Mioma submucoso FIGO 1 + sangramento → Histeroscopia cirúrgica com ressectoscópio bipolar é a conduta resolutiva.
Para miomas submucosos pequenos (FIGO 1) que causam sangramento uterino anormal, a histeroscopia cirúrgica com ressectoscópio bipolar é o tratamento de escolha, por ser minimamente invasivo e preservar a fertilidade.
O mioma uterino é o tumor benigno mais comum do trato genital feminino, afetando uma parcela significativa de mulheres em idade reprodutiva. Os miomas submucosos, embora menos frequentes que os intramurais ou subserosos, são os que mais comumente causam sangramento uterino anormal (SUA) e infertilidade, devido à sua localização na cavidade uterina. A classificação FIGO é crucial para guiar a conduta, sendo o tipo 1 caracterizado por um mioma predominantemente intracavitário com menos de 50% de sua espessura na parede miometrial. Para pacientes com mioma submucoso FIGO 1 e sintomas como sangramento uterino anormal, especialmente em nuligestas que desejam preservar a fertilidade, a histeroscopia cirúrgica para miomectomia é a conduta de escolha. Este procedimento minimamente invasivo permite a ressecção do mioma sob visão direta, sem incisões abdominais. O uso de um ressectoscópio com alça de corrente bipolar é preferível ao monopolar, pois permite o uso de soro fisiológico como meio de distensão, reduzindo significativamente o risco de complicações como a síndrome de sobrecarga hídrica (hiponatremia dilucional), que pode ocorrer com o uso de soluções hipotônicas no sistema monopolar. Residentes em ginecologia e obstetrícia devem dominar a indicação e a técnica da miomectomia histeroscópica para miomas submucosos.

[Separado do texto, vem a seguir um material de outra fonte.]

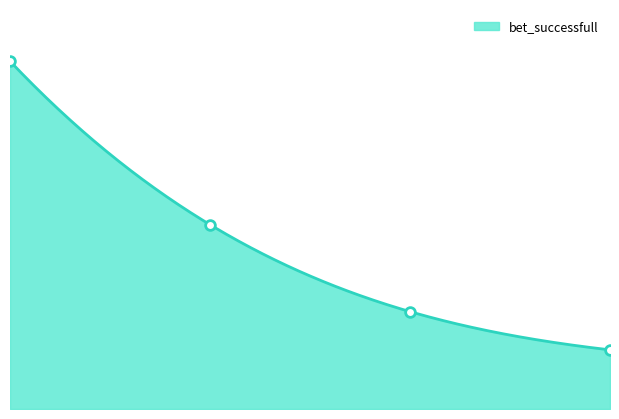

Count the values in the range 28 to 100.

3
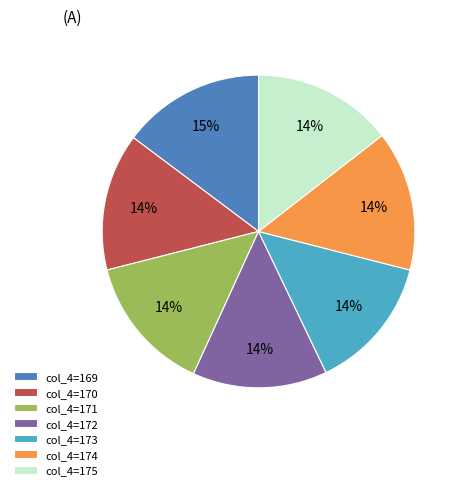

How many segments does this pie chart have?

7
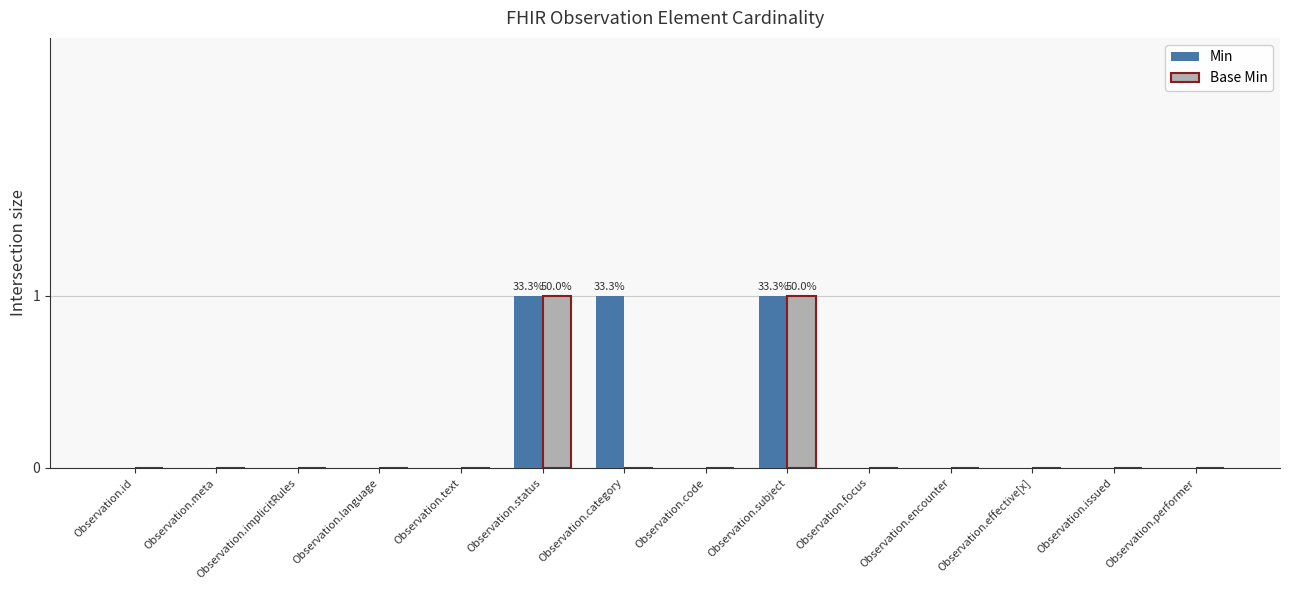

What is the difference between the Min values at Observation.meta and Observation.category?

1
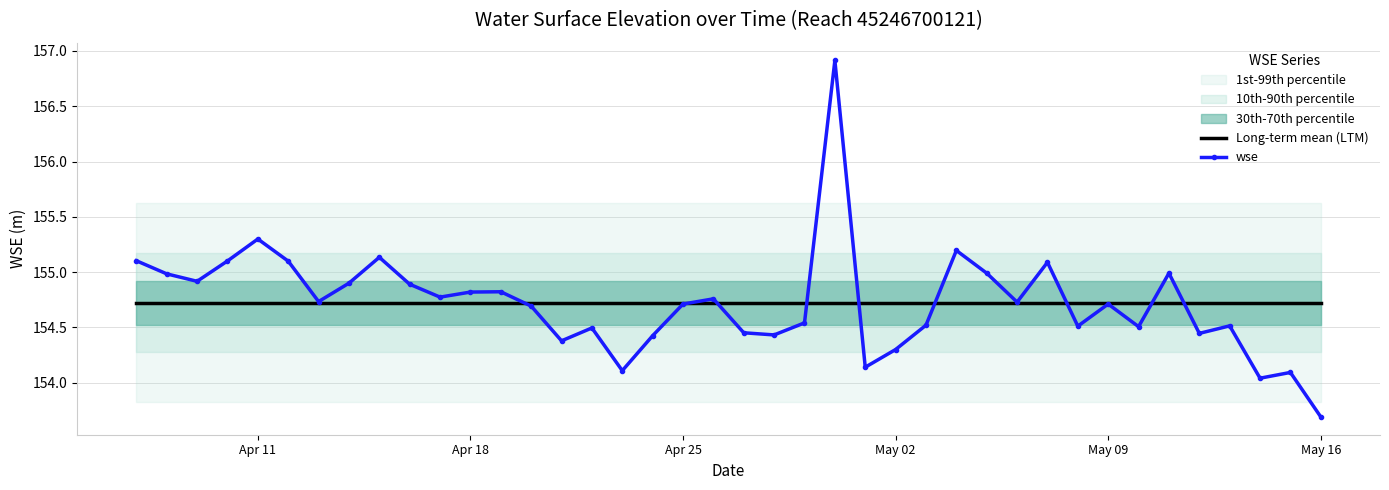

The wse series shows 213.3 at Apr 25. True or false?

False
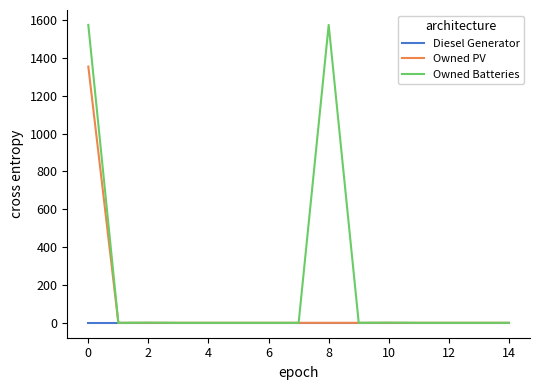

Which series has the widest spread of values?

Owned Batteries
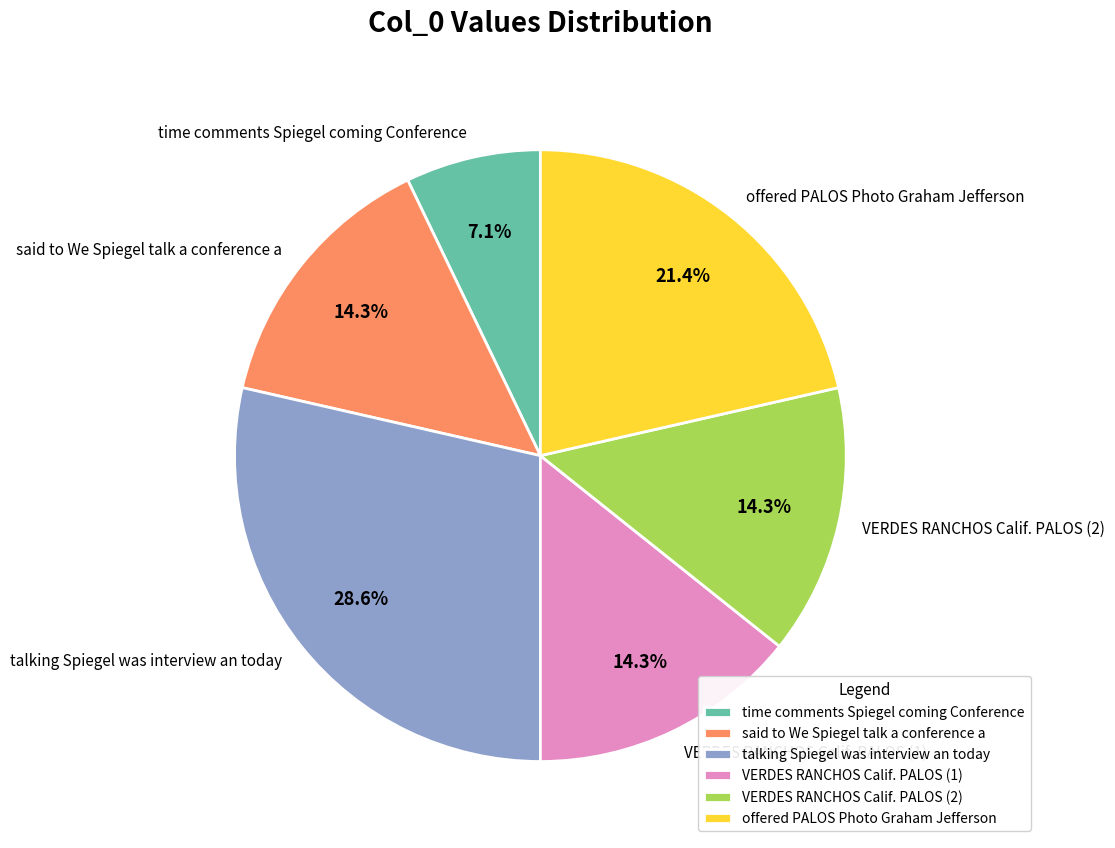

To the nearest percent, what is the combined percentage of VERDES RANCHOS Calif. PALOS (2) and offered PALOS Photo Graham Jefferson?

36%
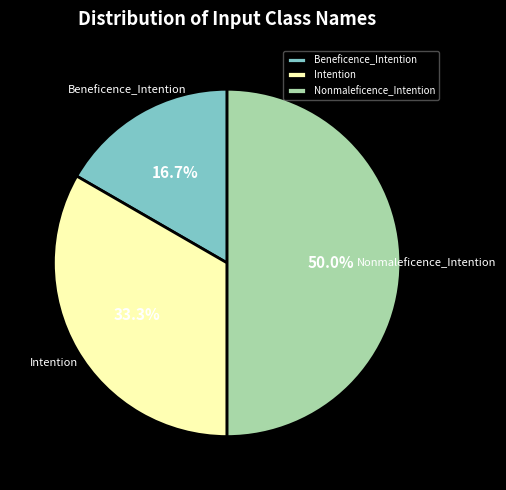

Between Beneficence_Intention and Nonmaleficence_Intention, which is larger?

Nonmaleficence_Intention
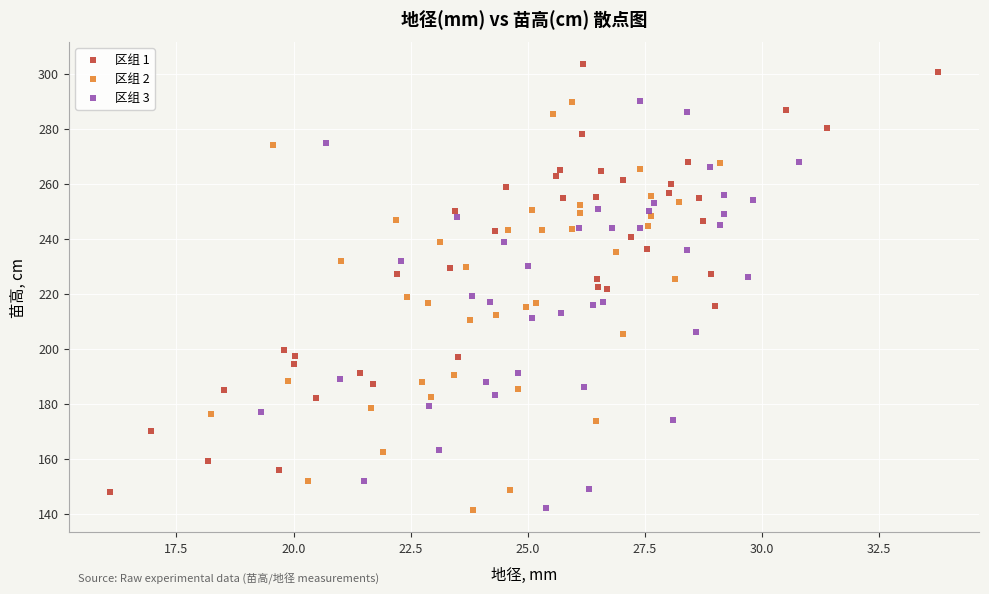

What are all the series names shown in the legend?

区组 1, 区组 2, 区组 3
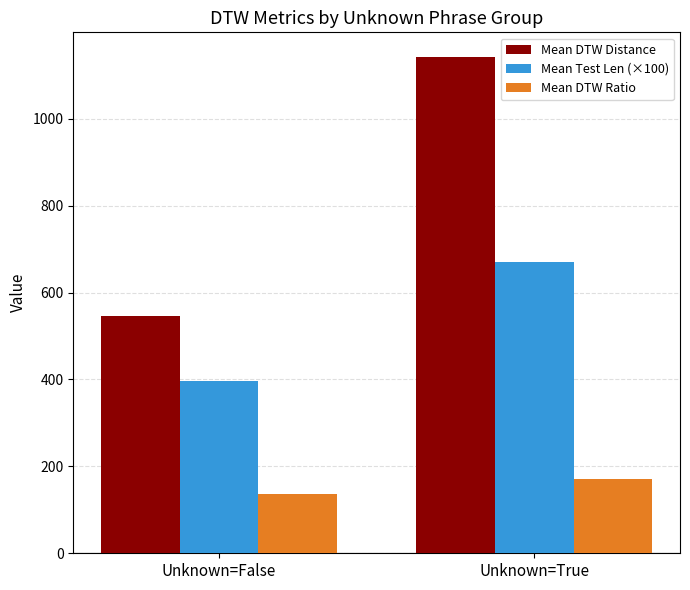

What position from the right is Unknown=True?

1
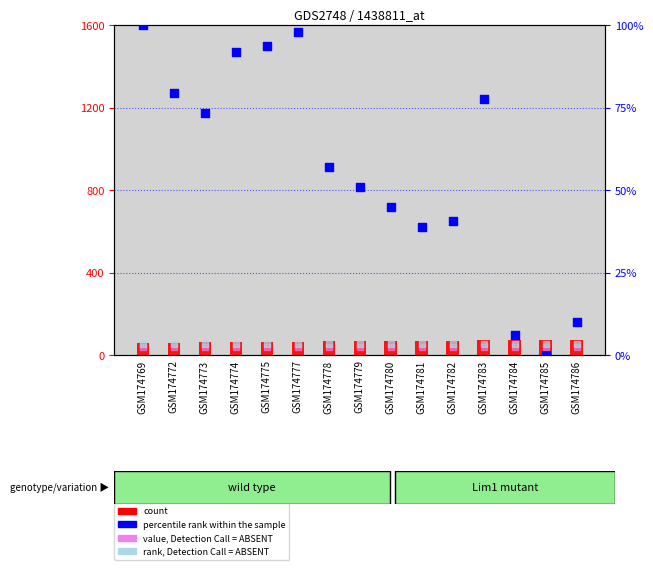

Is the value of percentile rank within the sample at GSM174786 greater than the value of value, Detection Call = ABSENT at GSM174769?

Yes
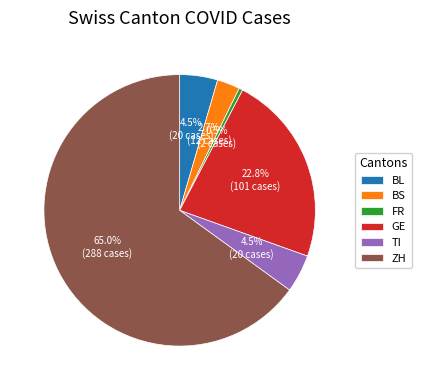

Do GE and ZH together represent more than half of the pie?

Yes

A escolha da técnica correta não só resolve o sintoma, mas também preserva a capacidade reprodutiva da paciente, um aspecto fundamental em mulheres jovens. Outras opções, como histerectomia ou miomectomia aberta/laparoscópica, seriam excessivamente invasivas para um mioma FIGO 1, que é acessível e tratável por via histeroscópica.
A classificação FIGO para miomas submucosos indica a extensão da protuberância do mioma na cavidade uterina. Um mioma FIGO 1 é predominantemente intracavitário, com menos de 50% de sua espessura intramural, tornando-o ideal para remoção histeroscópica.
A histeroscopia cirúrgica permite a remoção direta do mioma sob visualização, é minimamente invasiva, preserva o útero e a fertilidade, e tem um tempo de recuperação mais rápido em comparação com cirurgias abertas ou laparoscópicas.
O ressectoscópio bipolar utiliza solução salina como meio de distensão, minimizando o risco de síndrome de sobrecarga hídrica (hiponatremia dilucional) associada ao uso de soluções hipotônicas com o ressectoscópio monopolar, tornando o procedimento mais seguro.